• Excerpt
SUNY Distinguished Professor Esther Sans Takeuchi, who holds a joint appointment in the Department of Chemistry and the Department of Materials Science and Engineering at Stony Brook University, and is chief scientist at Brookhaven National Laboratory, has been selected as the 2013 recipient of the E.V. Murphree Award in Industrial and Engineering Chemistry from the American Chemical Society.
Takeuchi, one of the world’s leading energy storage researchers who is best known for developing the technology for the power source used in implantable cardiac defibrillators and for holding 153 patents — more than any woman in the United States — will receive this prestigious award at the 245th American Chemical Society National Meeting and Exposition in New Orleans, Louisiana, in April 2013.
Sponsored by the Exxon Mobil Research and Engineering Co., the E.V. Murphree Award is designed to stimulate research in industrial and engineering chemistry, the development of chemical engineering principles and their application to industrial processes. The award consists of $5,000 and a certificate.

• Prompt
From the award announcement, repeat word for word the text from "Takeuchi, one of" to "and a certificate.".

• Dataset
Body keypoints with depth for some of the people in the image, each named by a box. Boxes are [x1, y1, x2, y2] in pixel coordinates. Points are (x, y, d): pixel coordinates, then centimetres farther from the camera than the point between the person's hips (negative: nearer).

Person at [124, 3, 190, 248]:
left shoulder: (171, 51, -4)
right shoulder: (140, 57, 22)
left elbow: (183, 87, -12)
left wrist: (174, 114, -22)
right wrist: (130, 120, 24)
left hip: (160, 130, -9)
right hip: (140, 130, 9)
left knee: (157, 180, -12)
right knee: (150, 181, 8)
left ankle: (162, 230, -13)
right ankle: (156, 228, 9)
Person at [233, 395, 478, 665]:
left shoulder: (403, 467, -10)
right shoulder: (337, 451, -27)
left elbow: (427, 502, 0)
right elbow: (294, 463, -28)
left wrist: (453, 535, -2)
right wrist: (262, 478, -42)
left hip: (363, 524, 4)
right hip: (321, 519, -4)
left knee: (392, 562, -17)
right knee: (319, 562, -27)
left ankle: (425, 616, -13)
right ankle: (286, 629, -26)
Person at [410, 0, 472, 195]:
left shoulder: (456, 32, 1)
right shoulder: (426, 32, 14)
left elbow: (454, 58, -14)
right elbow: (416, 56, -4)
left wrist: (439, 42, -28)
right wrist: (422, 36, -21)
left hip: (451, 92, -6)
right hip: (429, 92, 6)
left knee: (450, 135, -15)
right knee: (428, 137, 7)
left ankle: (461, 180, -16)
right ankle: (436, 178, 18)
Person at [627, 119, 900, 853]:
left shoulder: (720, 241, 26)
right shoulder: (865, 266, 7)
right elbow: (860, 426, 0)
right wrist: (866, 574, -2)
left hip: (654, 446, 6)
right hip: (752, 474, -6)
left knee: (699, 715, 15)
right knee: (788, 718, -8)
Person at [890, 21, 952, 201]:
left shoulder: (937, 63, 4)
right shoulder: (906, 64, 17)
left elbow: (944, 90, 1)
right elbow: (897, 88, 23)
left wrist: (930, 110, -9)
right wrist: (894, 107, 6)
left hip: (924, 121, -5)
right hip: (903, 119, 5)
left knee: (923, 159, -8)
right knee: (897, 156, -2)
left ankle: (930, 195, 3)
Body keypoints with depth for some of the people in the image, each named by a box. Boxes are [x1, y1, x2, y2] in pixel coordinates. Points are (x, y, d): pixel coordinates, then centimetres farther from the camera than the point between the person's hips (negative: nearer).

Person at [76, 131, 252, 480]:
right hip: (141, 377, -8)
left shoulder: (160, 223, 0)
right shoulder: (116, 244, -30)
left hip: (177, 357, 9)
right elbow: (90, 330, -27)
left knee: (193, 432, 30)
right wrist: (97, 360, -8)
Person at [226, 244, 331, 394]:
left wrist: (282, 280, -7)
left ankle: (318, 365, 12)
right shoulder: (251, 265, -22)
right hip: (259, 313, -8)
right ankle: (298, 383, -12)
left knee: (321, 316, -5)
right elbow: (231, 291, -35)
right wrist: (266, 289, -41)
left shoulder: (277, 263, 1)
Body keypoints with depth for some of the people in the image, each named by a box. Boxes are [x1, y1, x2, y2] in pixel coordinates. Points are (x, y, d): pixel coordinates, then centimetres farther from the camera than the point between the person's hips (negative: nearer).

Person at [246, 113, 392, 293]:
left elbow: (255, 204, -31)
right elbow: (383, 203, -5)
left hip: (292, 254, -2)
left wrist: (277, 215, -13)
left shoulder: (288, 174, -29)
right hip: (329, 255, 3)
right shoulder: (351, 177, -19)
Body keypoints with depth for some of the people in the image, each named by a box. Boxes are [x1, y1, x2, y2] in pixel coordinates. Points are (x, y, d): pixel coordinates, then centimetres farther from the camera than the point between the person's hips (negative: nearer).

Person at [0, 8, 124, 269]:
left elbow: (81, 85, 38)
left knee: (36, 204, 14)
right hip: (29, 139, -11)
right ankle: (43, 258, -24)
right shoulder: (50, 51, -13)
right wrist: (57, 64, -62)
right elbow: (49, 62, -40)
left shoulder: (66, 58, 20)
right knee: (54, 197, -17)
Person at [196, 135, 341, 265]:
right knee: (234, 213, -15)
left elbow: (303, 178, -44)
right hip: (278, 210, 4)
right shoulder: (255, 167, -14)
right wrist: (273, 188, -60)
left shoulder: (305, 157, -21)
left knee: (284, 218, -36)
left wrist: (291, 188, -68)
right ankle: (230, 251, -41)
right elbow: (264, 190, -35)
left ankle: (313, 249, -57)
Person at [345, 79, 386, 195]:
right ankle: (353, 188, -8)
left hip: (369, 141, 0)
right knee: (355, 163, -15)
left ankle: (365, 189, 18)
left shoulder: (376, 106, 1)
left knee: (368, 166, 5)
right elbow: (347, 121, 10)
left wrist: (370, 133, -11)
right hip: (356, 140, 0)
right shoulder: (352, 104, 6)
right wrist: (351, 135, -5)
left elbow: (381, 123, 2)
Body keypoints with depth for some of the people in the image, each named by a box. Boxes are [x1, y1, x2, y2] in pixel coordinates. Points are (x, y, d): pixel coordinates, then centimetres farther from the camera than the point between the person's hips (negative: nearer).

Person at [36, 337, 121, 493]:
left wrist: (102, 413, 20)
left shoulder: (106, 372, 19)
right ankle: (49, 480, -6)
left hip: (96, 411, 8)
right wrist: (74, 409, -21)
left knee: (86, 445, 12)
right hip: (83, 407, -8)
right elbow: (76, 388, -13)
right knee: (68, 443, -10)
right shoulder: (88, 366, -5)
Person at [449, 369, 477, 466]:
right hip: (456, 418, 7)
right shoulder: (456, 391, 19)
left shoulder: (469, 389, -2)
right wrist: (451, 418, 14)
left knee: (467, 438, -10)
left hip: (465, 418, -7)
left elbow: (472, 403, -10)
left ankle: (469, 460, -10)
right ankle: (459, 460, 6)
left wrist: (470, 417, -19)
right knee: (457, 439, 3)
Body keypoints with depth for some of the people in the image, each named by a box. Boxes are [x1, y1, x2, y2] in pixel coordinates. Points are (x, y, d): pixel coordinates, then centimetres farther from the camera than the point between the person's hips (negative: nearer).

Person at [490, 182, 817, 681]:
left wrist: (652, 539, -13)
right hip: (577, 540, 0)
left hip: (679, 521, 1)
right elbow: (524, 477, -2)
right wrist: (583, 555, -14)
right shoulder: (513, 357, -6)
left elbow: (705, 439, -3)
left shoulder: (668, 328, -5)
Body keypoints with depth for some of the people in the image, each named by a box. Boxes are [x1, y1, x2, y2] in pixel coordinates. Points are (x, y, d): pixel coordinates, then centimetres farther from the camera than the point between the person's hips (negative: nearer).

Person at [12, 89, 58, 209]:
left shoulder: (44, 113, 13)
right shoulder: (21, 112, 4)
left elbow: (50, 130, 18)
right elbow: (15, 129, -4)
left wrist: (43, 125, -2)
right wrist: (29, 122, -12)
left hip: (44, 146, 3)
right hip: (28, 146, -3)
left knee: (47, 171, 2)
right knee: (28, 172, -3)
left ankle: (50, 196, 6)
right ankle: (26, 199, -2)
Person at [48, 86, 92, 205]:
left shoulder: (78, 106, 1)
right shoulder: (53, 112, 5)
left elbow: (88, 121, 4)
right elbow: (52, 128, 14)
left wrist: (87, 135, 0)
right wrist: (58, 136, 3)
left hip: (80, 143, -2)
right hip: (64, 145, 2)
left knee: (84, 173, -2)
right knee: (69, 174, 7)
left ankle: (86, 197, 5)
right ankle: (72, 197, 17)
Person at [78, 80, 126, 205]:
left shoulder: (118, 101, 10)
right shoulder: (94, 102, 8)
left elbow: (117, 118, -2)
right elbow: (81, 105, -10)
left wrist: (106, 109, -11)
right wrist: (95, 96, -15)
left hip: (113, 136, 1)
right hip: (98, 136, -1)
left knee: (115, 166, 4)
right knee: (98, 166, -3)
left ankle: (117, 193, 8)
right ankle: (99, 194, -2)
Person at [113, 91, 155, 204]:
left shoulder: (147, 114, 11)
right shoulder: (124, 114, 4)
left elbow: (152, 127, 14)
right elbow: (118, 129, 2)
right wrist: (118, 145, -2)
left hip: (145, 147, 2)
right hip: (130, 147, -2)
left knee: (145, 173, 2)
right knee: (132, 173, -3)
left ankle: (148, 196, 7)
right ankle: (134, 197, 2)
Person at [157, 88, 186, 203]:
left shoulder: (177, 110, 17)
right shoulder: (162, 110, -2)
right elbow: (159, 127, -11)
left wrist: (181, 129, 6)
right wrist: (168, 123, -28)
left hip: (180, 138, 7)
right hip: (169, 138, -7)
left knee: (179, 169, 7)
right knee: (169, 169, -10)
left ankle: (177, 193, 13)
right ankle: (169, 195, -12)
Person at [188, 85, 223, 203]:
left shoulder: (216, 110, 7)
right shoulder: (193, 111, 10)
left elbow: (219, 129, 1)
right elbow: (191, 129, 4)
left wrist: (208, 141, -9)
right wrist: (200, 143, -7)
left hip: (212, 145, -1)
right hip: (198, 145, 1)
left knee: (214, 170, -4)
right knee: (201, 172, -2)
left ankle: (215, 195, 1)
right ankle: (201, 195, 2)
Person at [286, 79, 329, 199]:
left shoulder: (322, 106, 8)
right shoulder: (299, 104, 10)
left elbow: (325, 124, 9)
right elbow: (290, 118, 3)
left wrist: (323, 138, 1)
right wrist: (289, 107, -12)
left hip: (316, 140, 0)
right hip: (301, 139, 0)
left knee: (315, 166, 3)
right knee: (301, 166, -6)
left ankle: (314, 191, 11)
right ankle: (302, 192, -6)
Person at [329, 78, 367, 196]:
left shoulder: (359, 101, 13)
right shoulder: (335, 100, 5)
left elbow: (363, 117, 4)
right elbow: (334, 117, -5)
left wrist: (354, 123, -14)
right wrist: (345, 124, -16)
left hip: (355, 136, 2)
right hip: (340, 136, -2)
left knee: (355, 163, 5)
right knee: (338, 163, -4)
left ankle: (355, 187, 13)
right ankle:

• Task output
Takeuchi, one of the world’s leading energy storage researchers who is best known for developing the technology for the power source used in implantable cardiac defibrillators and for holding 153 patents — more than any woman in the United States — will receive this prestigious award at the 245th American Chemical Society National Meeting and Exposition in New Orleans, Louisiana, in April 2013.
Sponsored by the Exxon Mobil Research and Engineering Co., the E.V. Murphree Award is designed to stimulate research in industrial and engineering chemistry, the development of chemical engineering principles and their application to industrial processes. The award consists of $5,000 and a certificate.